> 原文段落:
↓

34.3 geom_histogram()中的binwidth
penguins %>%
ggplot(aes(x = body_mass_g)) +
geom_histogram(color = "white")

myfun <- function(x) {
n <- length(x)
r <- IQR(x, na.rm = TRUE)
2*r/n^(1/3)
}
penguins %>%
ggplot(aes(x = body_mass_g)) +
geom_histogram(
binwidth = myfun,
color = "white"
)

34.4 geom_text()中的 hjust
图中柱子上的字体没有显示完整
d <- tibble::tribble(
~name, ~value,
"Alice", 2.12,
"Bob", 68.45,
"Carlie", 15.84,
"Dave", 7.38,
"Eve", 0.56
)
d %>%
ggplot(aes(x = value, y = fct_reorder(name, value)) ) +
geom_col(width = 0.6, fill = "gray60") +
geom_text(aes(label = value, hjust = 1)) +
theme_classic() +
scale_x_continuous(expand = c(0, 0)) +
labs(x = NULL, y = NULL)

d %>%
ggplot(aes(x = value, y = fct_reorder(name, value)) ) +
geom_col(width = 0.6, fill = "gray60") +
geom_text(aes(label = value, hjust = ifelse(value > 50, 1, -.1)) ) +
theme_classic() +
scale_x_continuous(expand = c(0, 0)) +
labs(x = NULL, y = NULL)

d %>%
ggplot(aes(x = value, y = fct_reorder(name, value)) ) +
geom_col(width = 0.6, fill = "darkorange") +
geom_text(
aes(
label = if_else(value < 1, "<1%", paste0(round(value, digits = 1), "%")),
hjust = if_else(value > 50, 1, -.1)
)) +
theme_classic() +
scale_x_continuous(expand = c(0, 1)) +
labs(x = NULL, y = NULL)

34.5 stat_summary()中的fun和fun.data
penguins %>%
ggplot(aes(x = species, y = bill_length_mm)) +
geom_point() +
stat_summary(fun = mean,
geom = "point", colour = "red", size = 5 )

penguins %>%
ggplot(aes(x = species, y = bill_length_mm)) +
geom_point() +
stat_summary(fun = function(x) max(x) - min(x),
geom = "point", colour = "red", size = 5 )

myfun <- function(x) {
tibble(
y = sum(x > mean(x))
)
}
penguins %>%
ggplot(aes(species, body_mass_g)) +
stat_summary(
fun.data = myfun,
geom = "bar",
)

↑

从这段 ggplot2 绘图教程的最后一行之后接着往下写。 作答时用不到后面的记录。

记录
↓

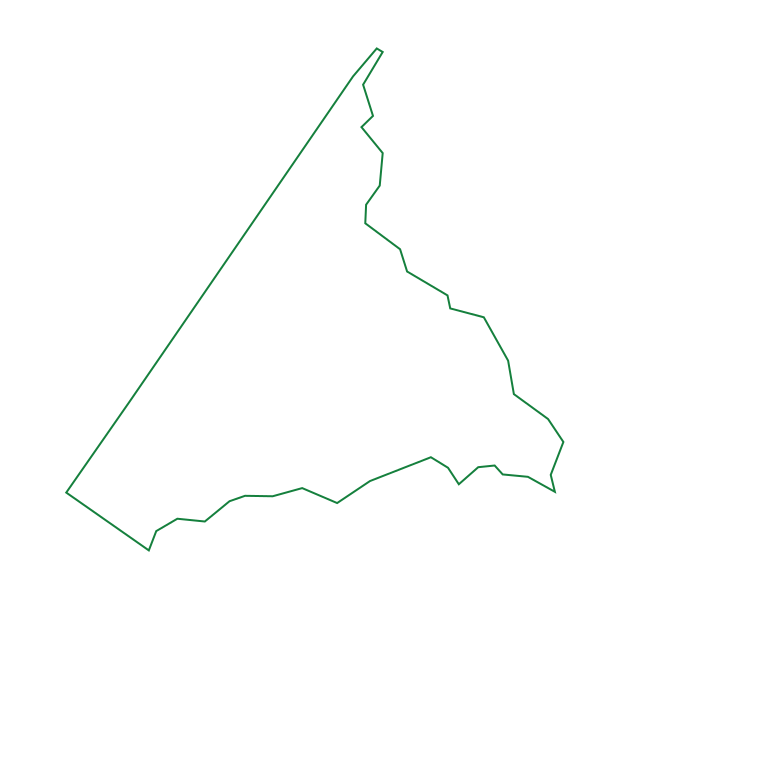 outline of Bradford, Florida, United States of America, rotated 215°
{"feature_id": "52423323B57345599867870", "entity_name": "Bradford", "entity_type": "district", "adm_level": 2, "iso_a3": "USA", "parent_name": "United States of America", "parent_adm1": "Florida", "projection": "robinson", "projection_center": [-82.215, 29.931], "detail": "fine", "context": "isolated", "style": "outline", "palette": "green", "viewbox_px": 768, "rotation_deg": 215, "n_neighbors": 0, "source": "geoboundaries", "source_scale": "gbopen_adm2", "svg_char_len": 658}
<svg xmlns="http://www.w3.org/2000/svg" viewBox="0 0 768 768"><g transform="rotate(215 384 384)"><path d="M481.2,112.8L486.2,132.9L476.0,155.1L451.9,168.6L443.3,199.4L433.7,212.7L410.8,228.2L391.3,251.8L354.1,259.6L339.8,296.5L303.6,350.9L283.5,352.1L265.2,344.8L259.1,369.9L246.6,380.7L234.9,378.0L212.9,390.5L182.2,393.7L195.3,405.2L203.8,439.4L229.5,449.4L271.8,450.2L295.7,474.3L340.5,495.9L373.1,483.9L382.8,493.0L429.6,489.4L448.1,503.6L491.5,504.9L501.5,520.6L501.3,544.1L517.5,572.4L549.8,581.5L546.8,597.3L572.8,617.2L575.5,655.2L582.4,654.7L585.8,618.3L582.3,224.1L582.0,112.8L481.2,112.8Z" fill="none" stroke="#15803d" stroke-width="2"/></g></svg>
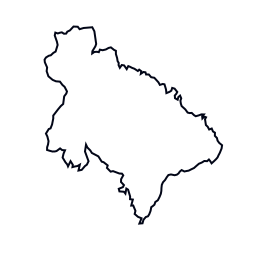 outline of Pejuçara, Rio Grande do Sul, Brazil, rotated 192°
{"feature_id": "56859067B42637722016713", "entity_name": "Pejuçara", "entity_type": "district", "adm_level": 2, "iso_a3": "BRA", "parent_name": "Brazil", "parent_adm1": "Rio Grande do Sul", "projection": "robinson", "projection_center": [-53.603, -28.445], "detail": "fine", "context": "isolated", "style": "outline", "palette": "ink", "viewbox_px": 256, "rotation_deg": 192, "n_neighbors": 0, "source": "geoboundaries", "source_scale": "gbopen_adm2", "svg_char_len": 2863}
<svg xmlns="http://www.w3.org/2000/svg" viewBox="0 0 256 256"><g transform="rotate(192 128 128)"><path d="M66.1,154.3L68.8,156.0L70.9,155.4L72.9,155.5L75.8,158.1L80.1,160.6L81.4,162.9L82.4,165.6L82.1,168.1L83.8,170.5L85.2,168.7L85.3,166.0L88.2,166.9L89.0,169.5L87.9,171.4L87.3,173.5L90.6,176.2L93.1,176.4L93.4,173.5L94.9,172.0L97.7,170.1L98.8,173.5L99.8,175.4L101.4,178.3L103.1,178.3L105.8,176.8L107.7,179.0L110.6,181.1L112.7,182.6L115.9,182.5L118.8,184.7L121.4,184.1L122.5,186.1L124.5,186.0L126.7,183.7L126.8,186.3L129.2,187.4L130.2,185.8L134.1,187.3L136.7,187.7L138.8,188.3L140.6,188.6L141.5,185.3L144.8,188.4L147.2,188.3L148.5,185.2L150.3,187.6L150.6,189.7L152.1,191.3L153.2,194.2L155.2,197.8L155.9,201.0L157.9,201.5L161.5,203.3L163.6,202.3L166.0,200.2L169.0,198.8L171.8,198.8L172.3,196.1L174.2,196.1L176.7,195.4L178.5,193.5L178.8,195.7L176.9,201.1L176.6,203.6L181.0,215.6L183.9,219.1L192.2,216.6L195.9,214.6L198.2,216.6L202.4,215.9L205.1,211.4L207.4,209.6L208.1,207.5L210.2,206.9L212.6,207.8L214.5,207.0L216.3,205.9L218.9,206.2L218.9,203.3L215.5,197.7L214.1,194.6L214.7,187.7L216.6,186.0L218.6,183.1L220.5,182.2L222.9,179.9L223.8,177.5L223.0,175.0L219.7,170.4L219.4,166.7L216.6,162.0L211.7,159.4L208.2,158.7L204.2,159.2L201.1,156.5L198.6,155.1L195.3,151.1L195.5,148.9L197.0,145.7L196.4,138.0L198.3,135.5L200.2,131.9L203.7,124.6L203.1,121.8L203.0,115.7L203.7,111.5L205.3,110.5L207.1,105.5L205.1,102.9L203.0,98.6L202.8,95.2L203.1,92.4L202.6,89.7L199.5,89.4L197.0,89.3L194.8,89.8L193.1,90.6L190.2,93.9L187.8,92.7L185.0,93.1L185.7,89.6L185.8,85.5L182.0,81.4L179.8,79.7L178.7,78.0L177.3,83.6L174.3,80.5L174.2,78.2L172.0,79.3L169.5,80.3L167.5,82.1L167.6,76.1L164.6,77.4L162.2,81.8L160.6,83.6L159.7,87.3L165.2,96.1L165.6,103.0L163.7,100.5L160.2,98.2L158.2,96.1L151.1,94.1L146.7,89.6L144.8,89.5L140.1,87.2L140.3,84.6L135.9,81.7L133.7,82.7L127.0,81.7L124.4,82.1L122.8,80.7L124.1,76.5L123.6,73.7L120.1,71.3L120.7,69.1L124.4,66.6L123.2,64.2L118.7,64.8L116.9,63.3L117.0,68.4L115.1,67.7L111.7,61.5L111.2,58.8L108.4,59.0L108.7,52.8L106.8,53.3L103.5,48.5L103.6,45.3L99.8,43.2L96.0,42.5L97.0,36.9L94.0,37.8L93.8,41.4L92.1,44.6L90.1,45.8L89.3,48.0L88.7,51.7L88.8,55.4L87.5,56.8L86.2,58.5L85.9,61.3L83.8,63.5L82.8,67.1L82.2,70.5L82.3,73.4L82.8,76.3L83.1,79.4L82.5,82.2L80.9,84.9L79.9,87.8L78.7,90.4L76.3,91.5L72.6,91.5L70.5,92.5L69.1,94.1L68.3,96.1L66.8,98.0L63.8,97.2L61.8,98.1L59.8,98.9L57.7,100.6L55.1,102.6L53.1,105.3L51.2,107.8L48.7,109.5L46.5,111.6L43.7,112.0L42.3,114.0L40.6,112.6L38.9,110.8L37.0,113.4L35.4,115.8L34.3,117.8L33.8,120.1L33.0,122.9L32.6,125.2L32.2,127.4L32.4,130.7L35.7,132.4L37.8,134.3L38.9,136.7L41.4,138.4L42.0,141.5L44.2,142.3L46.0,144.9L48.3,143.4L50.3,145.8L52.4,147.1L53.7,150.5L54.5,152.6L53.9,154.7L55.8,155.0L57.2,152.8L57.9,154.9L56.7,157.0L59.0,156.6L61.5,155.0L64.2,153.6L66.1,154.3Z" fill="none" stroke="#020617" stroke-width="2"/></g></svg>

↑

> 任务解答:
calc_median_and_color <- function(x, threshold = 40) {
tibble(y = median(x)) %>%
mutate(fill = ifelse(y < threshold, "pink", "grey35"))
}
penguins %>%
ggplot(aes(species, bill_length_mm)) +
stat_summary(
fun.data = calc_median_and_color,
geom = "bar"
)

n_fun <- function(x) {
data.frame(y = 62,
label = length(x),
color = ifelse(length(x) > 100, "red", "blue")
)
}
penguins %>%
ggplot(aes(x = species, y = bill_length_mm)) +
geom_boxplot() +
geom_jitter() +
stat_summary(
fun.data = n_fun,
geom = "text"
)

34.6 theme()中element_text()
penguins_df <- penguins %>%
group_by(species) %>%
summarize(mean = mean(bill_length_mm))
penguins_df %>%
ggplot(aes(x = mean, y = species)) +
geom_col(width = 0.5) +
theme(
axis.text.y = element_text(
color = c("black", "red", "black"),
face = c("plain", "bold", "plain"),
size = 20
)
)

penguins_df %>%
ggplot(aes(x = mean, y = species)) +
geom_col(width = 0.5) +
theme(
axis.text.y = element_text(
color = if_else(penguins_df$mean > 48, "red", "black"),
face = if_else(penguins_df$mean > 48, "bold", "plain"),
size = 20
)
)

34.7 facet_wrap()中的labeller
labeller =
可以是函数。函数的参数是一个数据框,分组变量的若干层级是数据框的一列(多个分组就对应数据框的多列)。函数返回列表或者字符串类型的数据框。
penguins %>%
distinct(species) %>%
as.data.frame()
## species
## 1 Adelie
## 2 Gentoo
## 3 Chinstrap
penguins %>%
ggplot(aes(x = bill_length_mm, y = bill_depth_mm)) +
geom_point() +
facet_wrap(vars(species), # dataframe of the names are passed to labeller
labeller = function(df) {
ls <- str_sub(df[, 1], 1, 1) # df[, 1] is character vector
list(ls) # return list
}
)

相当于
penguins %>%
ggplot(aes(x = bill_length_mm, y = bill_depth_mm)) +
geom_point() +
facet_wrap(vars(species),
labeller = function(df) {
list(c(
Adelie = "A",
Chinstrap = "C",
Gentoo = "G"
))
}
)

species_names <- list(
"Adelie" = "Adelie, n = 146",
"Chinstrap" = "Chinstrap, n = 68",
"Gentoo" = "Gentoo, n = 119"
)
plot_labeller <- function(variable, value) { # does not use dataframe of labels
return(species_names[value]) # just return list
}
penguins %>%
ggplot(aes(x = bill_length_mm, y = bill_depth_mm)) +
geom_point() +
facet_wrap(vars(species), labeller = plot_labeller)

mylabel <- function(value) {
return(lapply(value, function(x) species_names[x]))
}
penguins %>%
ggplot(aes(x = bill_length_mm, y = bill_depth_mm)) +
geom_point() +
facet_wrap(vars(species), labeller = mylabel)

34.7.1 使用as_labeller()
使用配套的as_labeller()
,更加简单清晰。因为只需要把命名向量传给as_labeller()
,as_labeller()
将其视为查询表一样,一一对应完成替换即可。如果传给as_labeller()
不是向量,而是函数,就让这个函数作用到原来的标签上,返回新的字符串向量。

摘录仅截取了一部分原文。